Task directions
Continue the article on food and beverage flavor labeling, picking up right after its last line.
Segment Start: Page excerpt
In the world of flavoring food and beverage, there are many different labeling options.
From USDA Organic Flavors to Natural Flavors, to Non-GMO and Gluten-Free, have you ever wondered how foods got these labels?
Brands follow strict guidelines to bring their products to market. Today, we want to look into converting your label and take a deep dive into clean, natural, and organic flavor labeling.
A Quick Glance At Food And Beverage Labeling
While there is much to say on this topic, we want to briefly overview food labeling for you. As you set out to create or iterate on your product, you will become familiar with many terms in the flavoring and regulatory world. Food labeling, in short, is a way to quickly share the ingredients in a product. Each label has different meanings and requirements based on current regulations.
The point of a label is to provide transparency for your consumer and give them the ability to maintain their desired lifestyle with your product.
Labels and regulations change with the food landscape over time to meet the demands of consumers. So, it is essential to work with experts because they can guide you down the right path and keep you in the loop about new changes in the market. Our team has chemists, flavorists, regulatory specialists, and passionate team members to help you do just that.
What Is A Clean Flavor?
Clean flavors have just a few simple ingredients and are an answer to the sweeping demand for healthy foods with accurate and transparent labeling from families and individuals alike.
Now, more than ever, people want to know what is in their food. Clean flavors and clean labels aim for transparency and simplicity. These products include ingredients as close to their natural state as possible. Consumers want to easily read the label and understand what they are putting into their bodies.
The clean label movement doesn’t have to cost you extra to participate in. According to Market Data Forecast, the clean label market is calculated to be worth some $38.8 billion in 2021, with growth projected to hit $64.1 billion by 2026. With consumers asking for more transparency, you should consider converting to a clean-label product.
How To Convert To A Clean Label
Converting to a clean label might sound arduous. You have spent a lot of time in R&D perfecting your product, qualifying for labels like Gluten-Free and Non-GMO, but now there is something else thrown your way.
For better or worse, there currently is no regulation surrounding clean labels. Honest companies are creating clean, healthy-for-you products that have set out to change the market. But, without regulation, some products slap on a clean label and mislead consumers.
The good news is since there is no need to spend money on certifications or to jump through hoops, converting to a clean label is pretty straightforward. However, you will probably need to review and modify your product a bit with the aim to “clean” it up. We are here to help with that process.
What Is A Natural Flavor?
Segment End: Page excerpt
Segment Start: Data for analysis
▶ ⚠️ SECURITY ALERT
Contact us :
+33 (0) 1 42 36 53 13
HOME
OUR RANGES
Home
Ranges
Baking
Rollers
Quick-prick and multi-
Segment End: Data for analysis
Task answer
In short, a natural flavor is something derived from plant or animal resources. According to the FDA’s Code Of Regulations, those include, but aren’t limited to, essential oils, essences or extracts, flavors derived from spices, fruits, meat and dairy products, and even fermented products. Our flavorists create these flavors by heating or roasting ingredients, enhancing the flavor of your product.
How To Convert To A Natural Flavor Label
Natural food labels are similar to the clean label in that, at this time, there is not much regulation surrounding the term. The FDA website reads:
“The FDA has considered the term “natural” to mean that nothing artificial or synthetic (including all color additives regardless of source) has been included in, or has been added to, a food that would not normally be expected to be in that food.”
A recent study by the Winsight Grocery Business found that consumers were more likely to purchase a product with a natural or organic label, and 1 in 5 consumers are willing to pay more for that product.
We always have your best interests in mind and can get your products to meet these guidelines. We can help guide you in evaluating this decision.
What Is Organic Flavor?
Google defines organic as “[food or farming methods] produced or involving production without the use of chemical fertilizers, pesticides, or other artificial agents.” For a flavor to be “organic,” it must meet the criteria of 95% organic ingredients. USDA Certified Organic products must address each step in their production process. Even soil quality and weed control, amongst many other factors, are considered when certifying a product as organic. An organic flavor, therefore, is a flavor that is derived from organic ingredients.
With the organic market estimated to become worth more than $272 billion by 2027, it’s no wonder that many products and supply chains are seeking to meet these criteria. Another interesting note is that North America is said to make up the largest part of that market.
There are individual health benefits to eating organic, too. It can reduce an individual’s intake of pesticides, for example, which has led to more demand in the market overall.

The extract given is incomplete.